Work to complete: Express the data that opens with the line containing "Ota yhteyttä" and closes with the line containing "الأربعاء 08/أبريل/2026 - 11:11 م", both included, as a Markdown table with the columns n and Line, giving each line its row number. Omit blank lines and leave the pictures out.

*** Opening Records shown ***

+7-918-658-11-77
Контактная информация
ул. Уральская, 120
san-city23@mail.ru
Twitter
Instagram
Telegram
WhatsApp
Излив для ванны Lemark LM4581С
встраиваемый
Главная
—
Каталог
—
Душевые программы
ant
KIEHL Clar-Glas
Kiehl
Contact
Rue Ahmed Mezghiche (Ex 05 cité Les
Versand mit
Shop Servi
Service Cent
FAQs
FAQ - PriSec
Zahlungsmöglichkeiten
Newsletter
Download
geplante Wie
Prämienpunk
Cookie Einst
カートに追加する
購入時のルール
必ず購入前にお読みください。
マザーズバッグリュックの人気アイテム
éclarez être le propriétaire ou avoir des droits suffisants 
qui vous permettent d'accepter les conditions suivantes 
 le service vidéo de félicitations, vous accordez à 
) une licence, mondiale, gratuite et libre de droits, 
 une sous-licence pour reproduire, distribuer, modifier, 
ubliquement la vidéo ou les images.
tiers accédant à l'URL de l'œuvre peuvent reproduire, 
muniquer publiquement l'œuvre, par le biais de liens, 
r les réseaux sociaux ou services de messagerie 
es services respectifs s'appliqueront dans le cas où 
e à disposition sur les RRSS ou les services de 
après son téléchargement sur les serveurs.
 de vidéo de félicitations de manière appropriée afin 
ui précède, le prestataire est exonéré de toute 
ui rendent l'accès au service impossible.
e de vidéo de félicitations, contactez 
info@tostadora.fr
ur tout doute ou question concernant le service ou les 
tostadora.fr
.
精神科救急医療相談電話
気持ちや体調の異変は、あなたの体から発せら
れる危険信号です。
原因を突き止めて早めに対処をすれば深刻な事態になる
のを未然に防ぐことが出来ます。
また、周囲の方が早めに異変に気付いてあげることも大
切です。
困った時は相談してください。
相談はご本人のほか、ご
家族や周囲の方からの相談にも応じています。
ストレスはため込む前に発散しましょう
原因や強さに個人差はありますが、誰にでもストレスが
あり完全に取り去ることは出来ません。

*** Closing Records shown ***
*** Opening Records shown ***

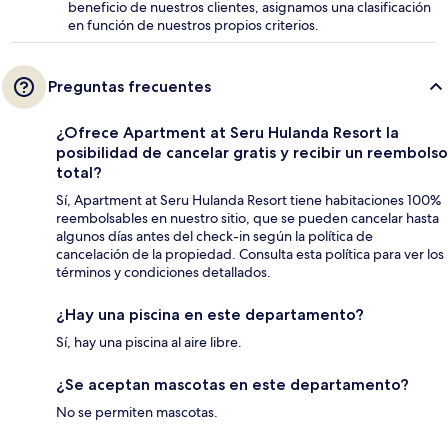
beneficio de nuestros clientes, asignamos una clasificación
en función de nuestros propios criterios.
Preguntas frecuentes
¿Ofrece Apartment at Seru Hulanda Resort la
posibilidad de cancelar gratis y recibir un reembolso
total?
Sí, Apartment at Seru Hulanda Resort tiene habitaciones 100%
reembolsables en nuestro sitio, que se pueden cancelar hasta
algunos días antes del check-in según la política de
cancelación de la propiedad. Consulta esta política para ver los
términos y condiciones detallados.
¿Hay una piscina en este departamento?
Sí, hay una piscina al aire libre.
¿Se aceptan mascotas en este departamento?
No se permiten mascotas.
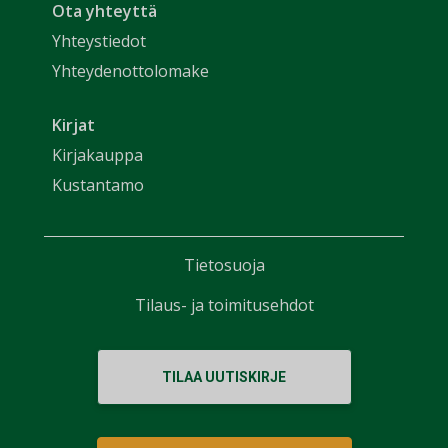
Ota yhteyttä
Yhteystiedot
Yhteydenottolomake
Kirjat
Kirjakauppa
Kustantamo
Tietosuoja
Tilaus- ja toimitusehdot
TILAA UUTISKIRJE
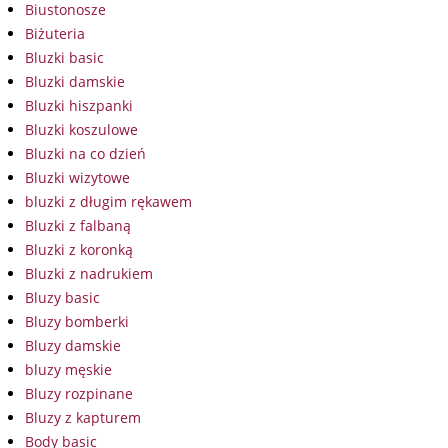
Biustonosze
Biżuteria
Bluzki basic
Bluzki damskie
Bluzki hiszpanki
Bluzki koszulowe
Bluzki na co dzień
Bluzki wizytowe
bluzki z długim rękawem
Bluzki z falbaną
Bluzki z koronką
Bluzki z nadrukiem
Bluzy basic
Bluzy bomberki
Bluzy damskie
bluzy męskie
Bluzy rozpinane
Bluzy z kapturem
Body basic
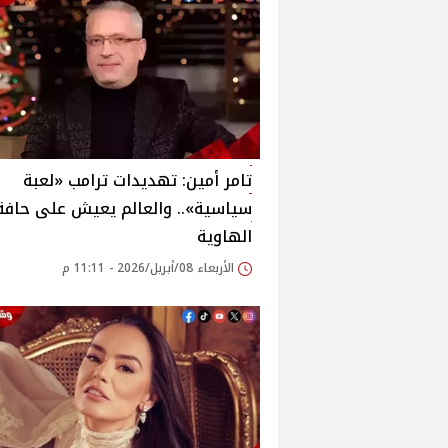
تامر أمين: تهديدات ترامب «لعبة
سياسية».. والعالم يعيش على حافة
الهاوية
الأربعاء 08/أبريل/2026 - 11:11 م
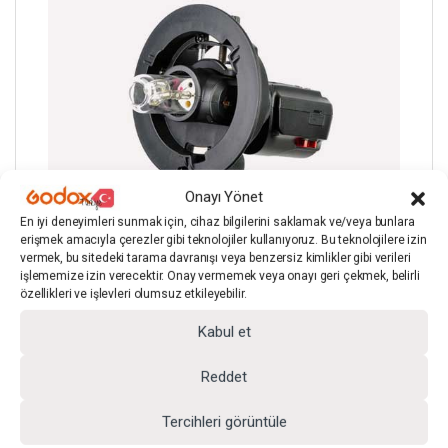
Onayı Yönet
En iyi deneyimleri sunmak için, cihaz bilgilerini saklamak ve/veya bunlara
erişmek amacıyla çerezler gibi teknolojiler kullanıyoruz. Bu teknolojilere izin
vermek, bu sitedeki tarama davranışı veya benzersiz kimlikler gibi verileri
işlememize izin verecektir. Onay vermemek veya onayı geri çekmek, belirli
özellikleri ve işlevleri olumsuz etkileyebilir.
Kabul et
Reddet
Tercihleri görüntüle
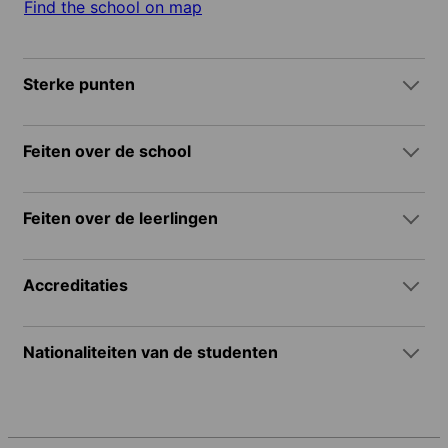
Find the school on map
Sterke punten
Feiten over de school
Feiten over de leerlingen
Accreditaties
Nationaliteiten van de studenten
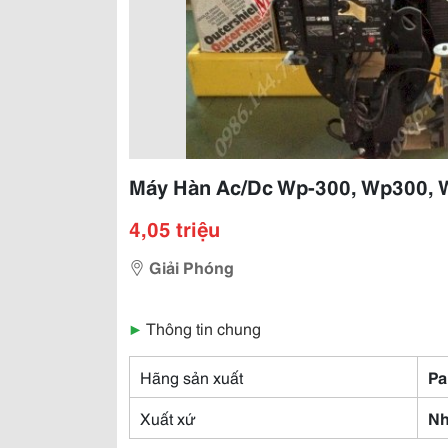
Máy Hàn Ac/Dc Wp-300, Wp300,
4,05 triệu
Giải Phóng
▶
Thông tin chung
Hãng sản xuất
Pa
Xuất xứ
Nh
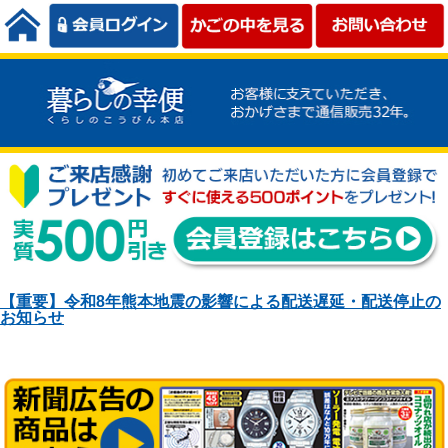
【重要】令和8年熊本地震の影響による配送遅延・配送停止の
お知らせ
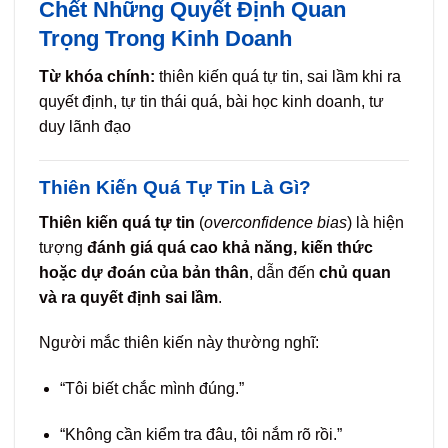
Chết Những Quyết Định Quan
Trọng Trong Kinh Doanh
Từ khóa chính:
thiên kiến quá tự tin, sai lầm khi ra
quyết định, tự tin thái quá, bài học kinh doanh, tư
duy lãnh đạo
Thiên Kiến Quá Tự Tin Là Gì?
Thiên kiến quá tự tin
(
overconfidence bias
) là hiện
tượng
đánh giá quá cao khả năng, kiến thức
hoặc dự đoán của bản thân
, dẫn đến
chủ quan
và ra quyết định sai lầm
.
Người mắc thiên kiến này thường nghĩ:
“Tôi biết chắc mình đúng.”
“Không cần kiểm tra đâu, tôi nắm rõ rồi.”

*** Closing Records shown ***

Solution to the problem:
| n | Line |
|---|---|
| 1 | Ota yhteyttä |
| 2 | Yhteystiedot |
| 3 | Yhteydenottolomake |
| 4 | Kirjat |
| 5 | Kirjakauppa |
| 6 | Kustantamo |
| 7 | Tietosuoja |
| 8 | Tilaus- ja toimitusehdot |
| 9 | TILAA UUTISKIRJE |
| 10 | Biustonosze |
| 11 | Biżuteria |
| 12 | Bluzki basic |
| 13 | Bluzki damskie |
| 14 | Bluzki hiszpanki |
| 15 | Bluzki koszulowe |
| 16 | Bluzki na co dzień |
| 17 | Bluzki wizytowe |
| 18 | bluzki z długim rękawem |
| 19 | Bluzki z falbaną |
| 20 | Bluzki z koronką |
| 21 | Bluzki z nadrukiem |
| 22 | Bluzy basic |
| 23 | Bluzy bomberki |
| 24 | Bluzy damskie |
| 25 | bluzy męskie |
| 26 | Bluzy rozpinane |
| 27 | Bluzy z kapturem |
| 28 | Body basic |
| 29 | تامر أمين: تهديدات ترامب «لعبة |
| 30 | سياسية».. والعالم يعيش على حافة |
| 31 | الهاوية |
| 32 | الأربعاء 08/أبريل/2026 - 11:11 م |